Tom Cox 

Upstairs at the Party review – Linda Grant’s tale of early 70s student life

Linda Grant's sixth novel views 1974 and its legacy with a mixture of wistfulness and scepticism, writes Tom Cox
  
  

Student Life
Heady days? The narrator of Linda Grant’s Upstairs at the Party feels like ‘a lab rat in a giant social experiment’. Photograph: Ian Tyas/Getty Images Photograph: Ian Tyas/Getty Images

Linda Grant's sixth work of fiction is a fast-moving book, set mostly in loose, hedonistic, tactile times – the early 1970s – but it has an icy edge. This edge can be attributed to Adele, its narrator. "You seemed tough to me, like overcooked meat," a friend says retrospectively of Adele's character as a teenager. Another describes her "rather hard, closed face above" her "reedy body". Adele doesn't like pets, sees being "nice" as a feeble quality, and always keeps herself at a slight distance from the partying and revolutionary posturing of her peers. Being in her presence can make reading Upstairs at the Party feel a bit like being reluctantly invited into a house by a busy person for a cup of tea, but her coolness is understandable – her dad committed suicide when she was in her early teens – and her slightly removed perspective arguably makes her a more reliable commentator on the hippy era than a drug casualty or quasi-eastern mystic radical who threw themselves more blindly into it.
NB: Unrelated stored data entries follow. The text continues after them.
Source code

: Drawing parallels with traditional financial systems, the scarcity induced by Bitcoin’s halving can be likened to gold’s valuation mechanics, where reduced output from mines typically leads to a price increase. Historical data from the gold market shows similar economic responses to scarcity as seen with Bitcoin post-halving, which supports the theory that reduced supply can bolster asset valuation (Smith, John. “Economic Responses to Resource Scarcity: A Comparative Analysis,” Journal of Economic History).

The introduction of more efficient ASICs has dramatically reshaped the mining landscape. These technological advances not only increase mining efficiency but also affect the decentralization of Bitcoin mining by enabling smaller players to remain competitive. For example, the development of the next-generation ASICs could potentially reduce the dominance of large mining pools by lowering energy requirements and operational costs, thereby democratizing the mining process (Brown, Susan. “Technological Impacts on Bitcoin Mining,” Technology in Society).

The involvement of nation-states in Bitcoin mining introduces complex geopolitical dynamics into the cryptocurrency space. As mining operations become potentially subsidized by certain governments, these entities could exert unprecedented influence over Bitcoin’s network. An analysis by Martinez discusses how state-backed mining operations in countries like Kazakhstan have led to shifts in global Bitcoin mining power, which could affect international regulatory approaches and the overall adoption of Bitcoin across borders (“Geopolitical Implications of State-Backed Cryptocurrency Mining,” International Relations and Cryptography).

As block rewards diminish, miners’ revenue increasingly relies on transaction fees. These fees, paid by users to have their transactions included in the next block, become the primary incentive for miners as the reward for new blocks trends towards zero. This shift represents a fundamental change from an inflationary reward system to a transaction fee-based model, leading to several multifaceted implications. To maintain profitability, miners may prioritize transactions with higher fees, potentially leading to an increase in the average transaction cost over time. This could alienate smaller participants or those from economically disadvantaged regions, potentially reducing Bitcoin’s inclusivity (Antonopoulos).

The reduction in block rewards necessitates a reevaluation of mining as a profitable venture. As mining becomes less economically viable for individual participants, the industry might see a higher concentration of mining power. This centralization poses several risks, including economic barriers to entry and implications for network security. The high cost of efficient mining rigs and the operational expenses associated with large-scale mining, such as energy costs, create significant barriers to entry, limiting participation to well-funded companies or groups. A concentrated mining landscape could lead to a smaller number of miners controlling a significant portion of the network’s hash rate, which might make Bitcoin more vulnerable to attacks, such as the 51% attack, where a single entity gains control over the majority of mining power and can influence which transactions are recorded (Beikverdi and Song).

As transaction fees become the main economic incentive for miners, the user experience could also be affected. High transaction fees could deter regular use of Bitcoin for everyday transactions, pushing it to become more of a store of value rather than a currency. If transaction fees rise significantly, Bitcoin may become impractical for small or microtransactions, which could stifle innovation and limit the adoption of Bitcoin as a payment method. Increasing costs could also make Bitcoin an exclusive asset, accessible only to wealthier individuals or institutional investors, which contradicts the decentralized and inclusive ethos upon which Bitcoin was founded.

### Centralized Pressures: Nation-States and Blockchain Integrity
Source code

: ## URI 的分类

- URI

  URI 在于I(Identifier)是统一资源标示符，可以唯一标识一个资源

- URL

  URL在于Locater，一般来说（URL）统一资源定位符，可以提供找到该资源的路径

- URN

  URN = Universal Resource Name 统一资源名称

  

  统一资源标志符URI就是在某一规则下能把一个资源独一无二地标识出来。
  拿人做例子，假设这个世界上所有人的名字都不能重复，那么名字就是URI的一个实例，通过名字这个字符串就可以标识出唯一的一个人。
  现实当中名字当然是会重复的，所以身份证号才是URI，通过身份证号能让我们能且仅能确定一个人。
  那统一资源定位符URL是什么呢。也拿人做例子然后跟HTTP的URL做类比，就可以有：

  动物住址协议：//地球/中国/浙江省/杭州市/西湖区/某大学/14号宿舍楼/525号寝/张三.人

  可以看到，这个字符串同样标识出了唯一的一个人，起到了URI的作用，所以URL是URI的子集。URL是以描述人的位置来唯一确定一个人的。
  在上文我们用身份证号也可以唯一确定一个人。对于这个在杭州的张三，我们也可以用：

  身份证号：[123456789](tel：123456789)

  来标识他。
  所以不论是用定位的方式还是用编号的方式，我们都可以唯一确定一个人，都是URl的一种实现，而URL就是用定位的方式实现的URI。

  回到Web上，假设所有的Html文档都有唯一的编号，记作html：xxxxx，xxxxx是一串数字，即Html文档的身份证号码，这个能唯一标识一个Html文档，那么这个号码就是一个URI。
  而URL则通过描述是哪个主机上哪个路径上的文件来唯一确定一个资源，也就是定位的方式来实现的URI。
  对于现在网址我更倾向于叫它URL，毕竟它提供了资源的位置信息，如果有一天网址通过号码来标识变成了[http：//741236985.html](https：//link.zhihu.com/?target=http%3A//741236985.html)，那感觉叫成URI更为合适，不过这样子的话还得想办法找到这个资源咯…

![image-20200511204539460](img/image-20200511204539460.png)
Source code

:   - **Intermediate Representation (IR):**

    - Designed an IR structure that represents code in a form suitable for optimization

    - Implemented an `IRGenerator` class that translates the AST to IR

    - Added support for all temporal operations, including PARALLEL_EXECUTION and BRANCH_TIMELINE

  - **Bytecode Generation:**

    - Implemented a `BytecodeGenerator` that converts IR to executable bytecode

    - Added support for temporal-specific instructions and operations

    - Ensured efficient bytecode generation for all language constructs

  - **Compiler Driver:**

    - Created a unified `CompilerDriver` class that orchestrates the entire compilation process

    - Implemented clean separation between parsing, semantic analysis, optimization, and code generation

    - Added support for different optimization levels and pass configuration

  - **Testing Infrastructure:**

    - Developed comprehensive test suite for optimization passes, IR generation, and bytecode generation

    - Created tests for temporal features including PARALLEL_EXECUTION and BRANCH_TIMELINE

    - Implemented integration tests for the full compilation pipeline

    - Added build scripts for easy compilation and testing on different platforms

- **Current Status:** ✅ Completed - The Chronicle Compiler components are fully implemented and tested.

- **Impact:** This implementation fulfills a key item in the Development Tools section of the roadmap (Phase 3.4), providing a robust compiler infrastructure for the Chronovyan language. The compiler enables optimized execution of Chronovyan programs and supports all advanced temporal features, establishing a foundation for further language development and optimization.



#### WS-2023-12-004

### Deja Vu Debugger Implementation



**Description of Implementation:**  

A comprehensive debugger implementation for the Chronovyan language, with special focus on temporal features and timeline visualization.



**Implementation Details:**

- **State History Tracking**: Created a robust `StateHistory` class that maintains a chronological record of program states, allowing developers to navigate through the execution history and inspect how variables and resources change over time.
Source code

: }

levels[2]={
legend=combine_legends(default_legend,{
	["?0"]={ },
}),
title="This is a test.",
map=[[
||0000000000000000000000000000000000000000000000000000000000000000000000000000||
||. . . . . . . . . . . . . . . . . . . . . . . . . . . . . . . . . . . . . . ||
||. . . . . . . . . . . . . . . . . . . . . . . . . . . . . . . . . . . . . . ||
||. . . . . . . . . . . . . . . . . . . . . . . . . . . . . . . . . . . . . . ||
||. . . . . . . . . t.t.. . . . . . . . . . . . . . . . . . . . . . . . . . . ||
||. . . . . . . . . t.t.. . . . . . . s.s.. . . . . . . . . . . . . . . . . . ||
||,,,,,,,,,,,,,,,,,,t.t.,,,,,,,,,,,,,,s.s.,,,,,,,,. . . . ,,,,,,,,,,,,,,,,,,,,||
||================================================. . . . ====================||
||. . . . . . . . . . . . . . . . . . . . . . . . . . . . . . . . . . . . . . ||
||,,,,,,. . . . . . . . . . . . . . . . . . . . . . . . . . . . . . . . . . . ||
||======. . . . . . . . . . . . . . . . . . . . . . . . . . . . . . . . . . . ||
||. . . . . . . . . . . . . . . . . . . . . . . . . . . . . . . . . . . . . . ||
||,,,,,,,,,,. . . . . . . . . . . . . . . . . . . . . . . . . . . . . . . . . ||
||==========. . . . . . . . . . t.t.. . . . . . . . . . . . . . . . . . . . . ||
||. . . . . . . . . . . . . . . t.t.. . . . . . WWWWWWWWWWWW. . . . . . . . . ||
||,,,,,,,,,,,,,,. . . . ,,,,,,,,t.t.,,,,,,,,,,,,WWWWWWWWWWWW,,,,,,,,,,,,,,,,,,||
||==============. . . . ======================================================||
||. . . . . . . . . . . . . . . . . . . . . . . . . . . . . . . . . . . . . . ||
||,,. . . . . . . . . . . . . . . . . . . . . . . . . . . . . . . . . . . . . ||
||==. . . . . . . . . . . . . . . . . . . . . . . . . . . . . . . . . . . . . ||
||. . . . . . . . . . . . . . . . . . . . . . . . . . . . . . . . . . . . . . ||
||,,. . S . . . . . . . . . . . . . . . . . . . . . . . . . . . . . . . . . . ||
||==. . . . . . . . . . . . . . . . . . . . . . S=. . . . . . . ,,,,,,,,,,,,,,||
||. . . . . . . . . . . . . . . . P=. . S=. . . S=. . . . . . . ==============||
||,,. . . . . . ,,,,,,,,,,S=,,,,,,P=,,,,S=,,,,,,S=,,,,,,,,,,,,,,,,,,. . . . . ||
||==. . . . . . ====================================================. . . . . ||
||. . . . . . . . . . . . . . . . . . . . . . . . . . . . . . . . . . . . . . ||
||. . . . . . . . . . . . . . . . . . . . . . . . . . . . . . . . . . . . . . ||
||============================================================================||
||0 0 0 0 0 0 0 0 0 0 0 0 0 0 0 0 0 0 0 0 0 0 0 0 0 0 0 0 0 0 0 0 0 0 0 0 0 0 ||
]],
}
Fresh from working on a perfume counter in Liverpool, Adele talks her way across northern Britain into a futuristic, brutalist university (a campus that is York, in all but name). "I came at it as if I'd shot myself from a cannon aimed across a river at a fortified target," she says. She meets advocates of sexual experimentation, such as her friend Bobby, and glamorous couples, such as the androgynous Stevie and Evie, who seem to have been reborn from the beginning of their first term, renouncing their old humdrum identities and walking around with an impermeable sheen of charisma. Later, though, she realises that she has become "a lab rat in a giant social experiment". The students of her time have their education paid for by the government and an enormous amount of free time but one senses their futures are in irresponsible, less than supportive hands – especially during the tragic, central event to which the book's title alludes. This event leaves its mark on almost all of its main characters – not least Adele. Some of them, however, seem no less damaged by the misguided impulses of the time they grew up in. Some of the book's less obviously tragic stories are actually more sadly touching. Gillian, for example, the most good-natured of Adele's friends, is a promising viola player who swaps the instrument for revolutionary politics and never really seems to make her way back to herself again.

Often, Upstairs at the Party feels like a darker, more cynical version of Kate Atkinson's Emotionally Weird (another, much more playful semi-autobiographical novel set at a northern university in the early 70s). There was no doubt that Effie, the narrator of Emotionally Weird, felt affection for the time of her youth, but any that Adele feels is more complex and barbed, or at least slower to surface. She thinks the music of the era, glam rock, is "dire" and pays almost no attention to its news and politics, yet she seems more fascinated with how it has shaped her the older she gets. Towards the book's end, when she meets up with the most political of her university acquaintances, Brian, she's surprised at his dismissal of all that he used to stand for, and his inability to remember a pivotal event in all of their lives.

Upstairs at the Party races through the era that holds its fascination painfully quickly, leaving you somehow aware of the fleeting passage of youth all the more in the process. By the book's halfway point, we're in 1991 – a time that smells to Adele of "plastic taxi seats" in great contrast to 1974's aroma of "patchouli oil and Old Holborn tobacco and long hair singed on the bars of an electric fire" – and moving swiftly on. But right from the beginning, this is a story told in a voice very clearly from the present. Certainly, it is concerned with the impact of one event in Adele's youth, but its chief interest is the larger difference between then and now. In the early chapters, Adele already speaks of the sense that the gadgets of the modern age have become for adults like the "harnesses and reins" people attach to toddlers. "Odd, that we clamoured for freedom and already had it," she says of the 70s, "in the form of out-of-order telephone boxes and second-class postal delivery."

This is perhaps why Upstairs at the Party is a very good book: it creates a sense of yearning through a cloud of scepticism. You emerge from it battered and bruised, and not entirely sure you wanted to be in 1974, but wishing you had the space its characters had in their lives: their freedom to be completely in their moment, however absurd and pretentious that moment happened to be.